#### How to complete this task
Pull out the material word for word, from the line containing "Does any single" down to the line containing "Count the values in the range 161 to 166.", with both of those lines included. Leave the pictures out.

#### Exercise data
────

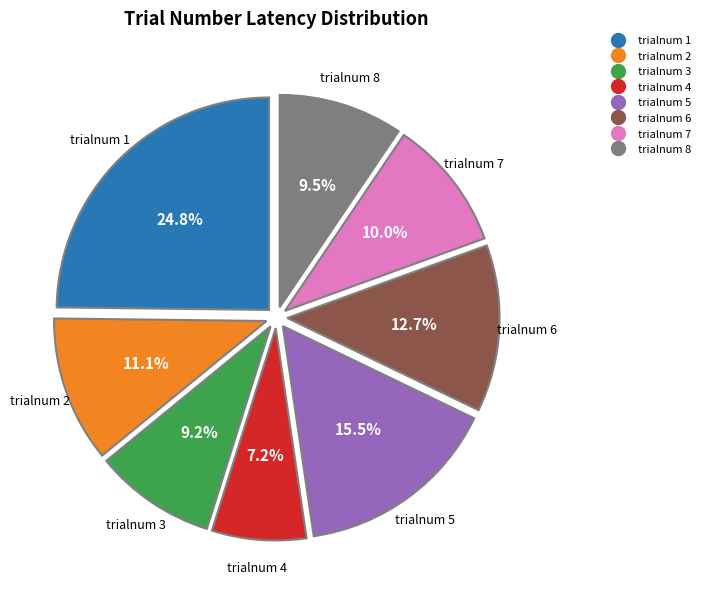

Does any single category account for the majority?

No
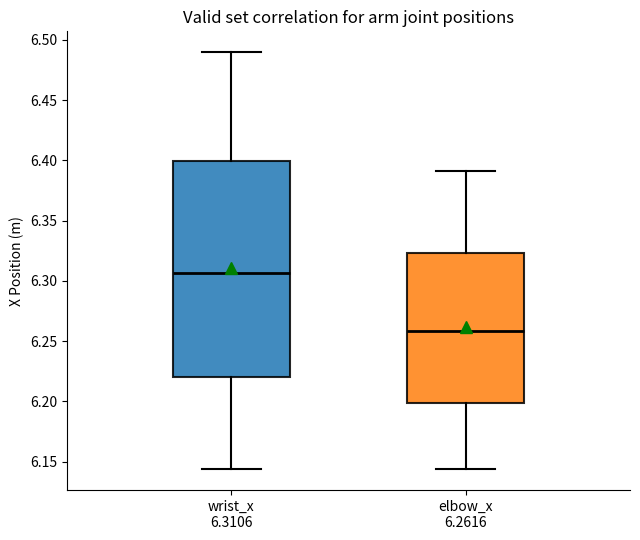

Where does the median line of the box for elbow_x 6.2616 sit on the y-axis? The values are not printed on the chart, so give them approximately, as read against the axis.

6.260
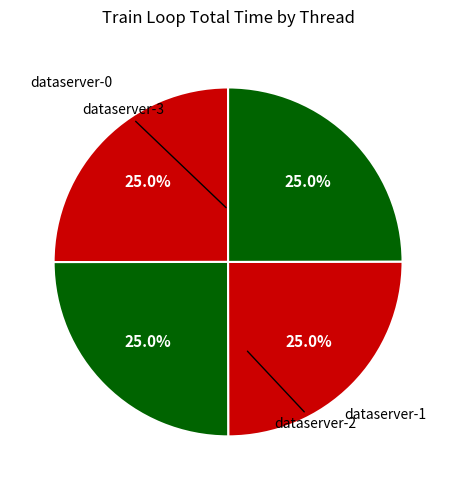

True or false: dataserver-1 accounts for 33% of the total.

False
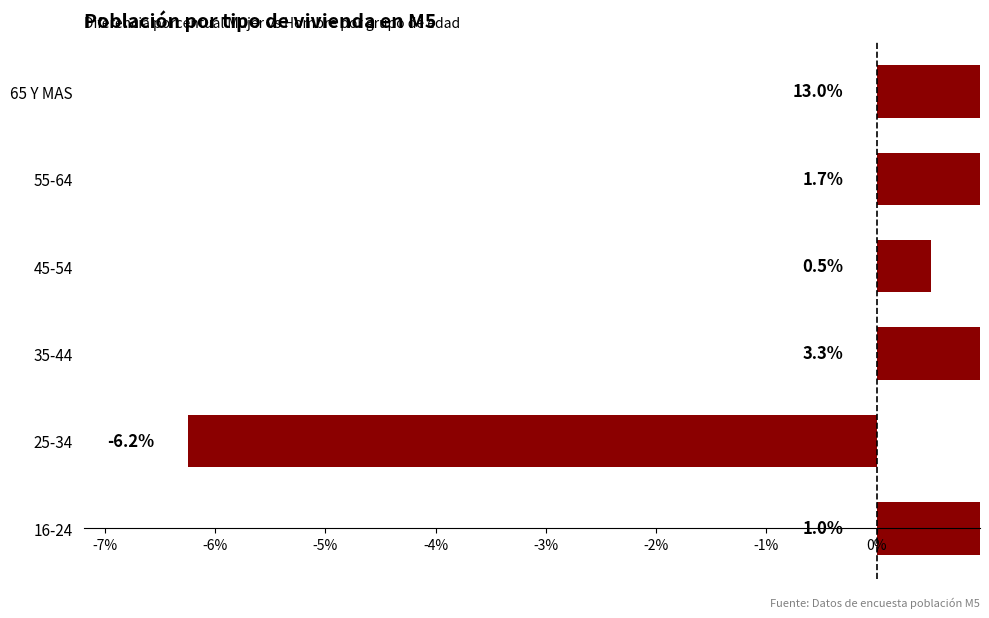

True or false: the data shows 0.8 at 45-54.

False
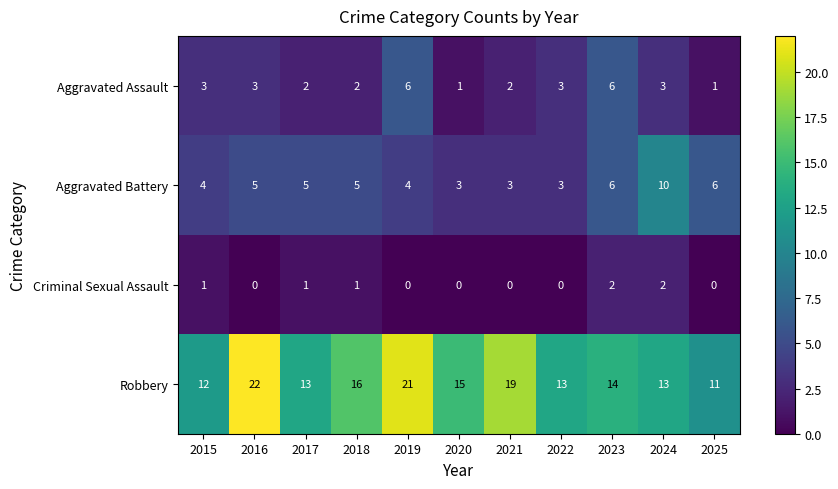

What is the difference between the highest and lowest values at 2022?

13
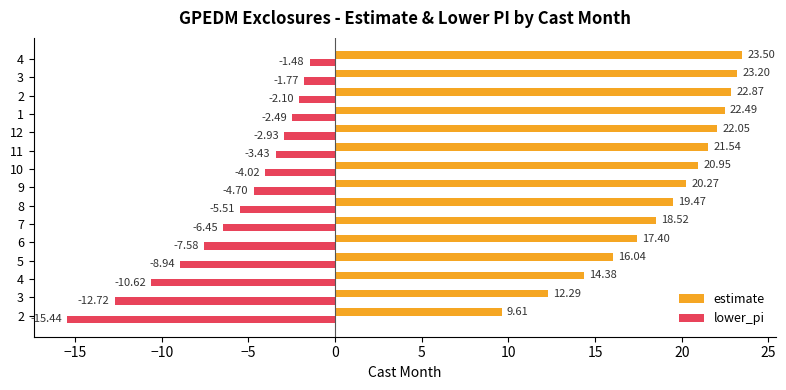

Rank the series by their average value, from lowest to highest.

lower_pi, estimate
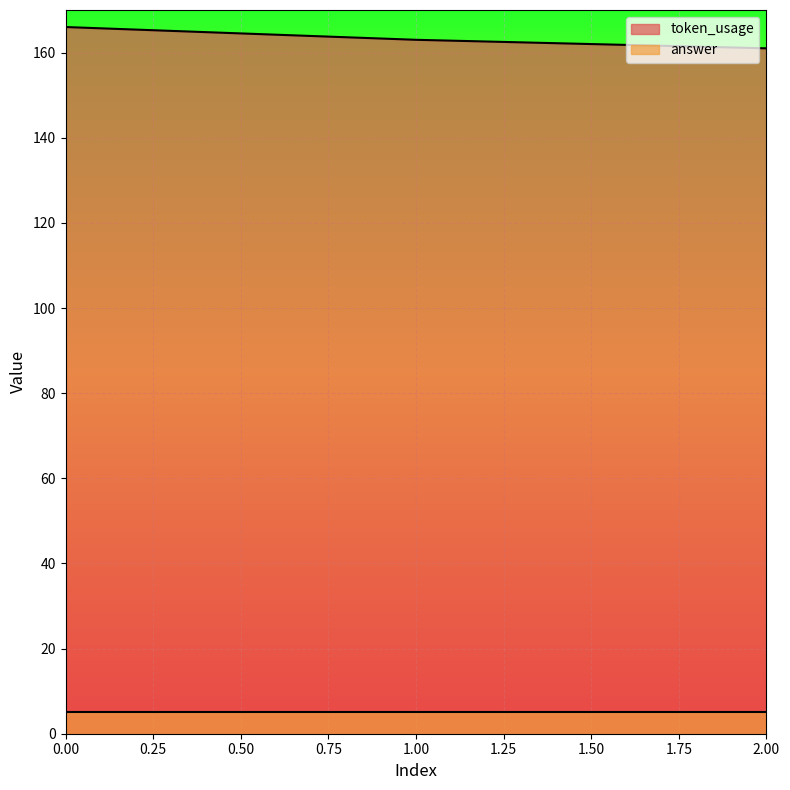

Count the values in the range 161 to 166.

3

────

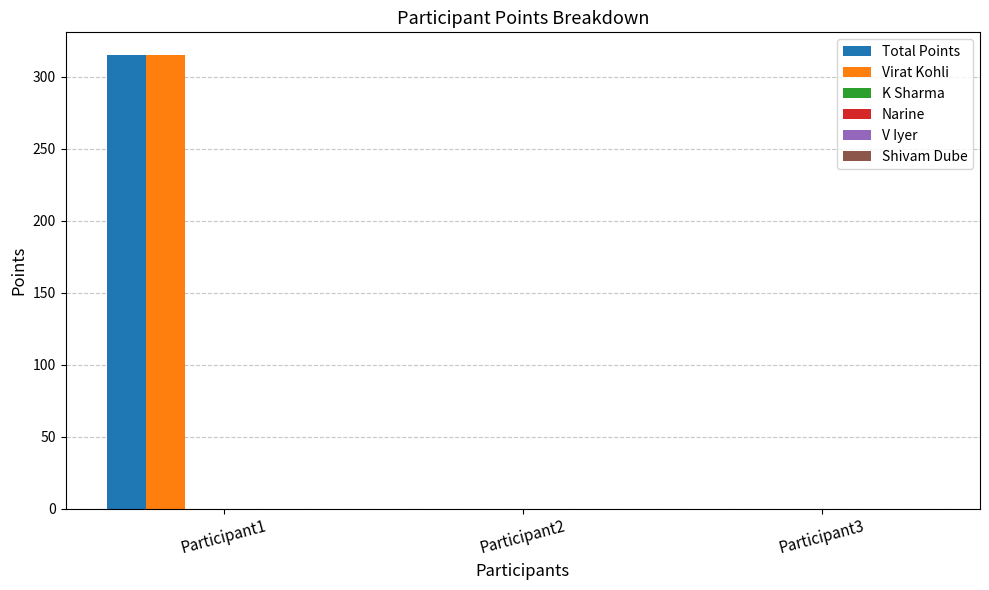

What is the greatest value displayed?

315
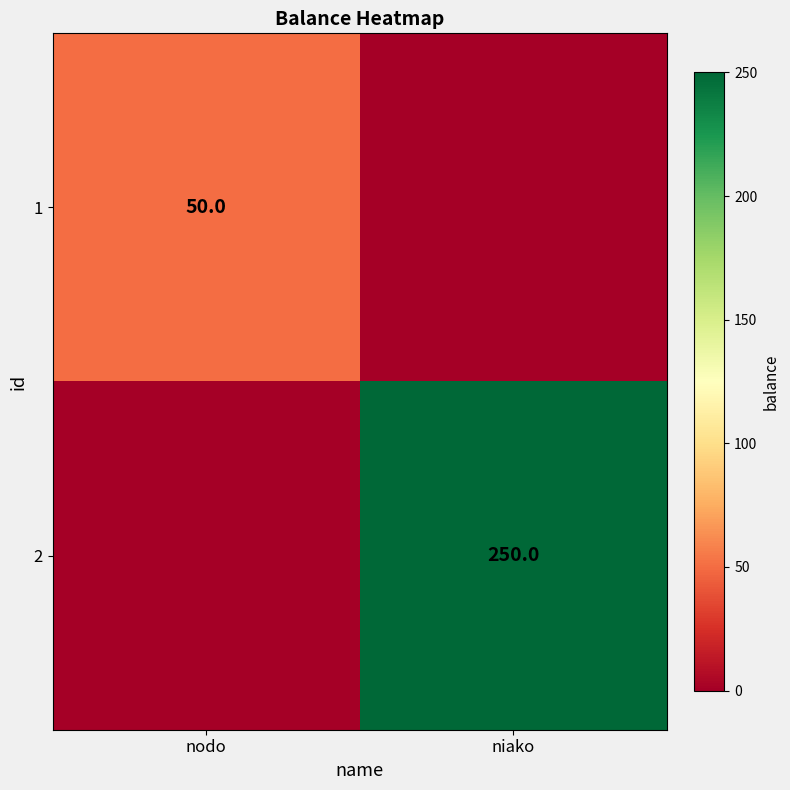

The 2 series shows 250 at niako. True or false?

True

────

#### Exercise response
Does any single category account for the majority?

No

Where does the median line of the box for elbow_x 6.2616 sit on the y-axis? The values are not printed on the chart, so give them approximately, as read against the axis.

6.260

True or false: dataserver-1 accounts for 33% of the total.

False

True or false: the data shows 0.8 at 45-54.

False

What is the difference between the highest and lowest values at 2022?

13

Rank the series by their average value, from lowest to highest.

lower_pi, estimate

Count the values in the range 161 to 166.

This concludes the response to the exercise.